| HN Mirror

Y	Hacker News new \| ask \| show \| jobs

by zoogeny 430 days ago

> But that overhead is gonna be fixed-cost, and paid one-time at e.g. session initialization, not every time per e.g. request/response.

I don't work for a foundational model provider, but how do you think the tool definitions get into the LLM? I mean, they aren't fine-tuning a model with your specific tools definitions, right? Your just using OpenAI's base model (or Claude, Gemini, etc.) So at some point the tool definitions have to be added to the prompt. It is just getting added to the prompt auto-magically by the foundation provider. That means it is eating up some context window, just a portion of the context window that is normally reserved for the provider, a section of the final prompt that you don't get to see (or alter).

Again, while I don't work for these companies or implement these features, I cannot fathom how the feature could work unless it was added to every request. And so the original point of the thread author stands.

1 comments

kiitos 430 days ago

You're totally right, in that: whatever MCP servers your client is configured to know about, have a set of capabilities, each of which have some kind of definition, all of which need to be provided to the LLM, somehow, in order to be usable.

And you're totally right that the LLM is usually general-purpose, so the MCP details aren't trained or baked-in, and need to be provided by the client. And those details probably gonna eat up some tokens for sure. But they don't necessarily need to be included with every request!

Interactions with LLMs aren't stateless request/response, they're session-based.

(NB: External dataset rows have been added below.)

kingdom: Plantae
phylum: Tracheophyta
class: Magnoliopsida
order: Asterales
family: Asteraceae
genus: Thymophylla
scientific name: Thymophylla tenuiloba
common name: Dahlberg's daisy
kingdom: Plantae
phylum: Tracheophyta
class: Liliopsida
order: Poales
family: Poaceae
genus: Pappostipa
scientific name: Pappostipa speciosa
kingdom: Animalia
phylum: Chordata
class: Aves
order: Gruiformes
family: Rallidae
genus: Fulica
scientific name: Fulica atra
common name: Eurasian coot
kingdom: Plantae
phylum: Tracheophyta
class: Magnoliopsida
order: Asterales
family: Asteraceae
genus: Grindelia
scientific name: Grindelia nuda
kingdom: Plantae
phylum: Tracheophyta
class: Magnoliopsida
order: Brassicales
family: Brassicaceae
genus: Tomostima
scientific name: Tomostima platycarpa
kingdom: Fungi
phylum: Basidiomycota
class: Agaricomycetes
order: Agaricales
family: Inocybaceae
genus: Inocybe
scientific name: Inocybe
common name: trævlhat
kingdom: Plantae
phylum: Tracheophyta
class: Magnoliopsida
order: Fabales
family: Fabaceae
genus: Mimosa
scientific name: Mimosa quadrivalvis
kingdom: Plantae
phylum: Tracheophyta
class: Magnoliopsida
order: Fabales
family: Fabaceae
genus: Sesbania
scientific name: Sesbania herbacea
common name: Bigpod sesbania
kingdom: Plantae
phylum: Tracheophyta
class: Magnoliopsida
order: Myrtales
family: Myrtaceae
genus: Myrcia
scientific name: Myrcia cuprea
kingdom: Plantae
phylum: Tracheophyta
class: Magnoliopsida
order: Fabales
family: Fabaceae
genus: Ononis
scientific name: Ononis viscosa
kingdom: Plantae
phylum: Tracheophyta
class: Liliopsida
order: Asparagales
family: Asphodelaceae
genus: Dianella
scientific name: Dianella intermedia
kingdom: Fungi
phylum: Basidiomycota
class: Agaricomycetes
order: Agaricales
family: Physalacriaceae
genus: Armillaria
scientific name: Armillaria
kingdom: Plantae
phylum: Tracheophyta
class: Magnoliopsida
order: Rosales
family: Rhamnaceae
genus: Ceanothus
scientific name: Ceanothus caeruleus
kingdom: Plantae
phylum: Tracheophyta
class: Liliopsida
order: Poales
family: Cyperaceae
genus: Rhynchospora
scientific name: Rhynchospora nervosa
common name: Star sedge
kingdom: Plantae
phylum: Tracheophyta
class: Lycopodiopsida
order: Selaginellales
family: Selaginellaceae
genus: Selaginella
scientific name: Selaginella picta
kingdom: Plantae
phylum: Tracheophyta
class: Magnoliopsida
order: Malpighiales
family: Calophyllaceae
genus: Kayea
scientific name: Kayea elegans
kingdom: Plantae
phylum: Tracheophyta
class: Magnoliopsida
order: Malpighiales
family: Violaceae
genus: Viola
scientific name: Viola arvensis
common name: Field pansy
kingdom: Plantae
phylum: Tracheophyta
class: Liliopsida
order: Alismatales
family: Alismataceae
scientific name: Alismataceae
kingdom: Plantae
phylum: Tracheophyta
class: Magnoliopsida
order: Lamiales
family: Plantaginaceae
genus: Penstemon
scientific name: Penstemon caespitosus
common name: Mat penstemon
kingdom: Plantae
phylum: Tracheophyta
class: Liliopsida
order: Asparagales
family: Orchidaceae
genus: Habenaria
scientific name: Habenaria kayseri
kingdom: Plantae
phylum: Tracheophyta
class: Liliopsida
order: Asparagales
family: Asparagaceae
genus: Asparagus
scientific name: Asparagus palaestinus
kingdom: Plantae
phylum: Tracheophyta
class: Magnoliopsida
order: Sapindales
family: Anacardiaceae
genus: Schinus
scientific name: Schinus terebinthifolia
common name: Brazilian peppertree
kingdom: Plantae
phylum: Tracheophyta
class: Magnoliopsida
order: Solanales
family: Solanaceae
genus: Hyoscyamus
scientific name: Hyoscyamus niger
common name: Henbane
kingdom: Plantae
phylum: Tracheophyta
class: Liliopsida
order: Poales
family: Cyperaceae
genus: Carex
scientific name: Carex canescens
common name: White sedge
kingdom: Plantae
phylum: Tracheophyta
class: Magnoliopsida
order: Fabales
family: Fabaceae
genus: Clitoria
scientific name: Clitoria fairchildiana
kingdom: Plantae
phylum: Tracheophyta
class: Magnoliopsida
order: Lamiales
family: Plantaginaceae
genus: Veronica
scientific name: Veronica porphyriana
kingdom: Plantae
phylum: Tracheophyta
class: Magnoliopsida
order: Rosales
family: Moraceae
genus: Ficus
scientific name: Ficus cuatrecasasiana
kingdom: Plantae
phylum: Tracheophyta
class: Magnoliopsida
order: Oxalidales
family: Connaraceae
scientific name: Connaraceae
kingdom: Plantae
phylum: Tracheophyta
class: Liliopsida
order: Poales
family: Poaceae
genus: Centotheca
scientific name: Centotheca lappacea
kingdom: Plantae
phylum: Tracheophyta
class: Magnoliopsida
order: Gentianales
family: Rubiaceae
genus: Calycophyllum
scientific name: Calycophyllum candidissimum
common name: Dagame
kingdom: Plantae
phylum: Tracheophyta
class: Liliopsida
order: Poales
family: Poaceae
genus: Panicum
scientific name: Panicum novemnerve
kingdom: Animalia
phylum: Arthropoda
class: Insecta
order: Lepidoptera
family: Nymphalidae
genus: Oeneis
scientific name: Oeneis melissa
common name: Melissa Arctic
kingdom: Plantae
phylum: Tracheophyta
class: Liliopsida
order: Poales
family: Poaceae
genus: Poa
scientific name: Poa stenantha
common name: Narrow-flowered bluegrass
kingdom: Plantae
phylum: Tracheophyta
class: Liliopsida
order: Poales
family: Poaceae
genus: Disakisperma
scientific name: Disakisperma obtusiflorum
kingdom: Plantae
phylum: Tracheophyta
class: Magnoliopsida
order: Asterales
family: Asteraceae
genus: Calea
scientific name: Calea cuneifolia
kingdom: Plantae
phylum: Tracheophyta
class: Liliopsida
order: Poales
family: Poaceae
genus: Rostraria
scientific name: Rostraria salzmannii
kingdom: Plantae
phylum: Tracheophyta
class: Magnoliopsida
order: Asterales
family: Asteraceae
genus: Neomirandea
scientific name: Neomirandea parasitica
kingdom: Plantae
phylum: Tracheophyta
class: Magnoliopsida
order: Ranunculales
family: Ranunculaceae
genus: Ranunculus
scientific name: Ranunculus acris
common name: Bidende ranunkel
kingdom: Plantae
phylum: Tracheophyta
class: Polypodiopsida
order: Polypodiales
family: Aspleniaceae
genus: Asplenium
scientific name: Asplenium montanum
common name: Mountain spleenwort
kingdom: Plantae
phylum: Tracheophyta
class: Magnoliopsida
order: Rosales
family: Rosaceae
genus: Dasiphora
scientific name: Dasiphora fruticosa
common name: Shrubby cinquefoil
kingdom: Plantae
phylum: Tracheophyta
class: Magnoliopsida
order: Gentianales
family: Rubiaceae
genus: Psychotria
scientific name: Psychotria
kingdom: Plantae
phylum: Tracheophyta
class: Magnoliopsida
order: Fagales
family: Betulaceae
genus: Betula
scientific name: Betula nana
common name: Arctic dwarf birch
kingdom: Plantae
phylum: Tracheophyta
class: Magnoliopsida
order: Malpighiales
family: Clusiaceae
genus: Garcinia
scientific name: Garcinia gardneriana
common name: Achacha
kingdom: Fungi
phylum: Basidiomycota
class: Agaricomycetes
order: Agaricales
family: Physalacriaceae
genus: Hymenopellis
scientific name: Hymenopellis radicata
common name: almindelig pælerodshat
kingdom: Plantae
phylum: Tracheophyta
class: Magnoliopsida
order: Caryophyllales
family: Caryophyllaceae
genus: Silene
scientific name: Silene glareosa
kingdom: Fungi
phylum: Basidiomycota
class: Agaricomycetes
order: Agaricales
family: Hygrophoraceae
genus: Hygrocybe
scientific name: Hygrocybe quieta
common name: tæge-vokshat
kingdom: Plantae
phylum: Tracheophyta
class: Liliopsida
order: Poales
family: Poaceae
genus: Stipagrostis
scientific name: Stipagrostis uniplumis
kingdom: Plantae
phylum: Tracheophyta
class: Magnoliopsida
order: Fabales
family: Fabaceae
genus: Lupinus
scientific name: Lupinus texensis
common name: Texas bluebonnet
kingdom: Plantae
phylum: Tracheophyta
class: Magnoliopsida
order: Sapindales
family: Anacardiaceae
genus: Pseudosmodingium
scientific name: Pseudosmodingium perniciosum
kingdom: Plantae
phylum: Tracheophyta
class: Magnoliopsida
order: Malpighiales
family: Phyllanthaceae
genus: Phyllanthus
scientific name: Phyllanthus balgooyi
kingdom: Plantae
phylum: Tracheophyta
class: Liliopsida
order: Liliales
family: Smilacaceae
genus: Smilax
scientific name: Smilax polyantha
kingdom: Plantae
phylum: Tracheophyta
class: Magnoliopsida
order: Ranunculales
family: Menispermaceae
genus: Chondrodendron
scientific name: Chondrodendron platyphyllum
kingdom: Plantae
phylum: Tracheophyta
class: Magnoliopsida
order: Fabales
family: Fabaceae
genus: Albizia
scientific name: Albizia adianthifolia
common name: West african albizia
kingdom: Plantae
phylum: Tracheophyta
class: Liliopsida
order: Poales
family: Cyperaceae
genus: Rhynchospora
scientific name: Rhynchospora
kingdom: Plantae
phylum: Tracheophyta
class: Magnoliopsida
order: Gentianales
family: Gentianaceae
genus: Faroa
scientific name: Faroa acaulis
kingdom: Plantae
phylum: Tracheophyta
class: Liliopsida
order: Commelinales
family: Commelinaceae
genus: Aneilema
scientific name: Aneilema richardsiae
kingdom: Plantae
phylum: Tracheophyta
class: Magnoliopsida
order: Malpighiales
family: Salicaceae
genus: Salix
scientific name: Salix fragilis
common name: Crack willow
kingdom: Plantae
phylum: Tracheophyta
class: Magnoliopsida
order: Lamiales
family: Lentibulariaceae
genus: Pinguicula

And you generally send over metadata like what we're discussing here, or user-defined preferences/memory, or etc., as part of session initialization. This stuff isn't really part of a "prompt" at least as that concept is commonly understood.

link

zoogeny 430 days ago

I think we are confusing the word "prompt" here leading to miscommunication.

There is the prompt that I, as a user, send to OpenAI which then gets used. There there is "prompt" which is being sent to the LLM. I don't know how these things are talked about internally at the company. But they take the "prompt" you send them and add a bunch of extra stuff to it. For example, they add in their own system message and they will add your system message. So you end up with something like <OpenAI system message> + <User system message> + <user prompt>. That creates a "final prompt" that gets sent to the LLM. I'm sure we both agree on that.

With MCP, we are also adding in <tool description> to that final prompt. Again, it seems we are agreed on that.

So the final piece of the argument is, as that "final prompt" (or whatever is the correct term) is growing. It is the size of the provider system prompt, plus the size of the user system prompt, plus the size of the tool description, plus the size of the actual user prompt. You have to pay that "final prompt" cost for each and every request you make.

If the size of the "final prompt" affects the performance of the LLM, such that very large "final prompt" sizes adversely affect performance, than it stands to reason that adding many tool definitions to a request will eventually degrade the LLM performance.

link

kiitos 430 days ago

> With MCP, we are also adding in <tool description> to that final prompt. Again, it seems we are agreed on that.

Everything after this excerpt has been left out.